La donnée des fonds est la donnée qui n’est – presque – pas touchée, la donnée pure qui comprend le numéro ISIN (international securities identification number, ndlr) du fonds, son nom et sa politique d’investissement, élément primordial pour s’assurer que votre client est bien un client qui peut avoir accès à ce fonds spécifique par ce genre de choses. Sur ce créneau de l’exploitation des fonds, il y a à peu près une cinquantaine d’acteurs en Europe qui se partagent 300 millions d’euros de revenus. Les analytiques, ce sont toutes les données qui peuvent être combinées pour obtenir des tendances, et donc faire de la prospective. Un marché qui pèse entre 500 et 600 millions d’euros de revenus répartis ici aussi entre une cinquantaine d’acteurs.
Un milliard à se rapatrier entre une centaine d’acteurs, cela peut sembler marginal.
Mais comme nous sommes à la convergence des données, pourquoi ne pas nous positionner dans ce métier ? Une question quelque peu rhétorique, car nous sommes en train de développer une offre de services. Nous avons acquis des équipes qui viennent de BNP Paribas, et nous avons, au sein du groupe Deutsche Börse, investi dans ISS (Institutional Shareholder Services), une société qui manipule énormément de données dans
le secteur des fonds. Le groupe, voyant la croissance du métier des fonds chez Clearstream, est très intéressé par la perspective de nous permettre de nous développer, y compris par la voie de la croissance externe.

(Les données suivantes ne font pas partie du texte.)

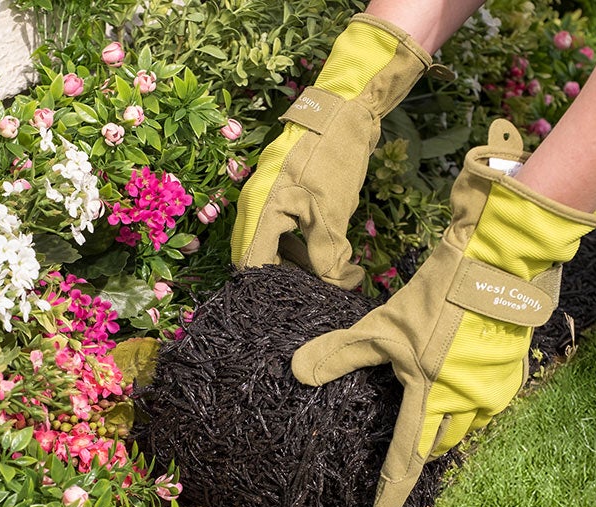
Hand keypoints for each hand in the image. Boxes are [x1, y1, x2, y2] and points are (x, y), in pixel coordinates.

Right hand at [230, 13, 434, 288]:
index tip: (301, 305)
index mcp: (258, 212)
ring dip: (298, 265)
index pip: (252, 267)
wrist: (343, 112)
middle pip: (258, 260)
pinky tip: (329, 257)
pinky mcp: (281, 196)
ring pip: (272, 248)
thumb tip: (334, 287)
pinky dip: (301, 247)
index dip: (273, 292)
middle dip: (287, 281)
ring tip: (331, 277)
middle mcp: (253, 208)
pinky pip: (282, 232)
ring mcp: (265, 201)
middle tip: (320, 295)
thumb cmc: (333, 159)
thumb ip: (327, 256)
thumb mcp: (332, 213)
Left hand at [291, 120, 595, 506]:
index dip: (392, 490)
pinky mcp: (515, 371)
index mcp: (431, 399)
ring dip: (448, 425)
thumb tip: (296, 371)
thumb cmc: (440, 298)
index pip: (407, 459)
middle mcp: (467, 405)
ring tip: (432, 419)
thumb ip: (341, 353)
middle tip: (407, 451)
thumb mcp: (382, 325)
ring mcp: (496, 390)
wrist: (502, 268)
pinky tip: (462, 384)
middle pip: (439, 443)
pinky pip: (488, 400)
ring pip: (468, 424)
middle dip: (423, 450)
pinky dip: (471, 401)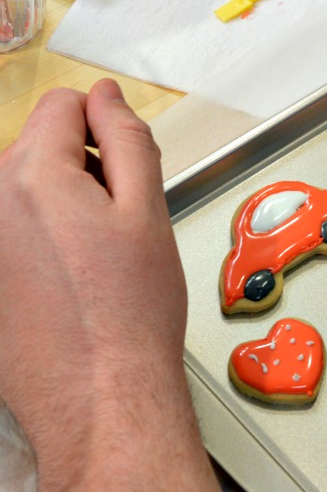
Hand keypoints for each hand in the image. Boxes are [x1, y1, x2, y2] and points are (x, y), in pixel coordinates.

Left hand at [0, 80, 186, 480]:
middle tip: (121, 228)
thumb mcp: (148, 212)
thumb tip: (107, 97)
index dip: (107, 129)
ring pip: (23, 191)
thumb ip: (128, 140)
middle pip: (40, 148)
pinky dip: (38, 242)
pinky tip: (67, 284)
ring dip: (60, 207)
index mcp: (30, 175)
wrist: (98, 394)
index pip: (64, 105)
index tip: (128, 175)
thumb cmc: (131, 311)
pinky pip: (12, 232)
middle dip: (83, 171)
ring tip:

L’industrie des fonds est donc devant une révolution copernicienne équivalente à celle qui a touché les banques sur le segment de valeur du paiement. Quels seront les premiers perdants, selon vous ? On va vers encore plus de digitalisation. Mais la digitalisation dans l’industrie des fonds, ce n’est pas juste mettre sur des ordinateurs ce qui était avant consigné sur du papier, c’est changer la manière dont les parts de fonds seront émises et distribuées. L’utilité d’un registre dans une configuration DLT disparaît. Certes, nous aurons encore dans 10 ans des registres d’actionnaires. Mais de moins en moins. Les fonds qui seront créés à l’avenir seront digital native, tandis que les anciens devront évoluer. Tous ceux qui vont s’accrocher au registre papier, comme les teneurs de registres ou les agents de transfert, vont devoir se réinventer. Si on va jusqu’au bout de la logique de la digitalisation, l’échange de titres contre du cash va disparaître. Les grands asset managers qui sont également fournisseurs de technologies vont probablement transformer leurs technologies de manière à supporter la vague de « DLTisation » du marché. Ce ne sera pas brutal. On sera plutôt dans une évolution naturelle inéluctable.

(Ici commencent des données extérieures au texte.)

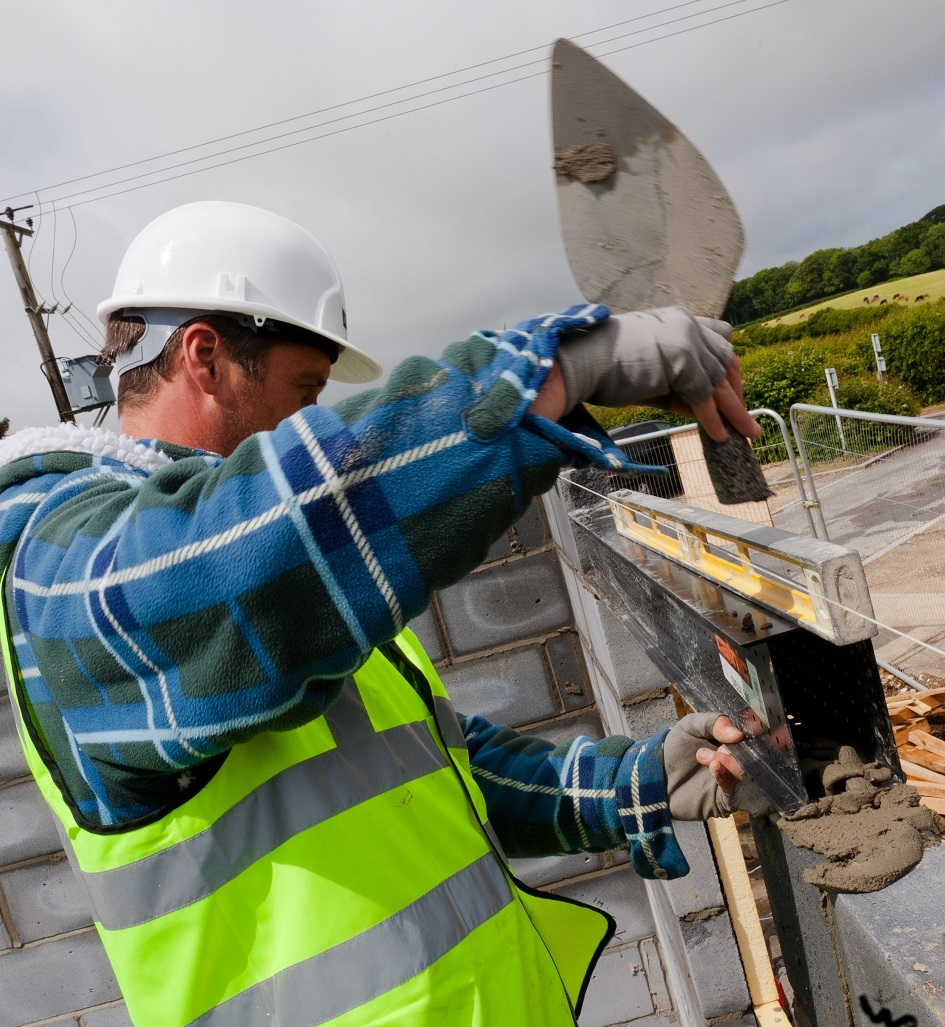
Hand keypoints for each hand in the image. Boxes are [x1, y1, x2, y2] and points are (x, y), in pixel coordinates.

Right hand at [555, 306, 760, 442]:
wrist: (579, 362)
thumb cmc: (603, 368)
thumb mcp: (650, 373)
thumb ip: (677, 384)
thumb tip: (699, 408)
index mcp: (678, 319)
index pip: (718, 339)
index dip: (728, 368)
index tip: (733, 391)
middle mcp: (687, 324)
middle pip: (726, 359)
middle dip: (736, 391)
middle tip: (745, 417)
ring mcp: (686, 340)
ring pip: (720, 380)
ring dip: (735, 410)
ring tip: (747, 433)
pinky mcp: (681, 360)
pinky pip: (704, 396)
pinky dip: (713, 418)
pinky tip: (719, 435)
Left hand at [663, 712, 771, 820]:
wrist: (654, 777)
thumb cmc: (675, 749)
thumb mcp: (690, 726)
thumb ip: (713, 723)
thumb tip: (738, 734)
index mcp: (736, 744)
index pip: (758, 737)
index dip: (757, 732)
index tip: (753, 726)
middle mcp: (741, 765)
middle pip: (758, 758)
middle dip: (743, 751)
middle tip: (723, 746)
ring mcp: (735, 785)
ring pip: (750, 777)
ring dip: (733, 764)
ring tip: (712, 758)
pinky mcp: (724, 802)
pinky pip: (735, 793)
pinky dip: (727, 777)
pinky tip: (714, 766)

Je m’attends également à ce que la cryptomonnaie fasse son entrée dans le métier. Je ne parle pas du bitcoin ou de cryptomonnaies comme actifs – c’est un autre débat –, mais des cryptomonnaies comme outil. Aujourd’hui, les procédures d’achat et de vente prennent entre un et trois jours parce que l’émetteur de la part ou celui qui traite le cash a besoin d’un à trois jours pour confirmer l’existence des parts de fonds et du cash impliqués. On peut concevoir que, lorsqu’une monnaie scripturale a été convertie en monnaie électronique et que la part de fonds est émise en temps réel par une inscription non plus en compte, mais dans un écosystème DLT, on est dans l’instantané au moment de l’échange.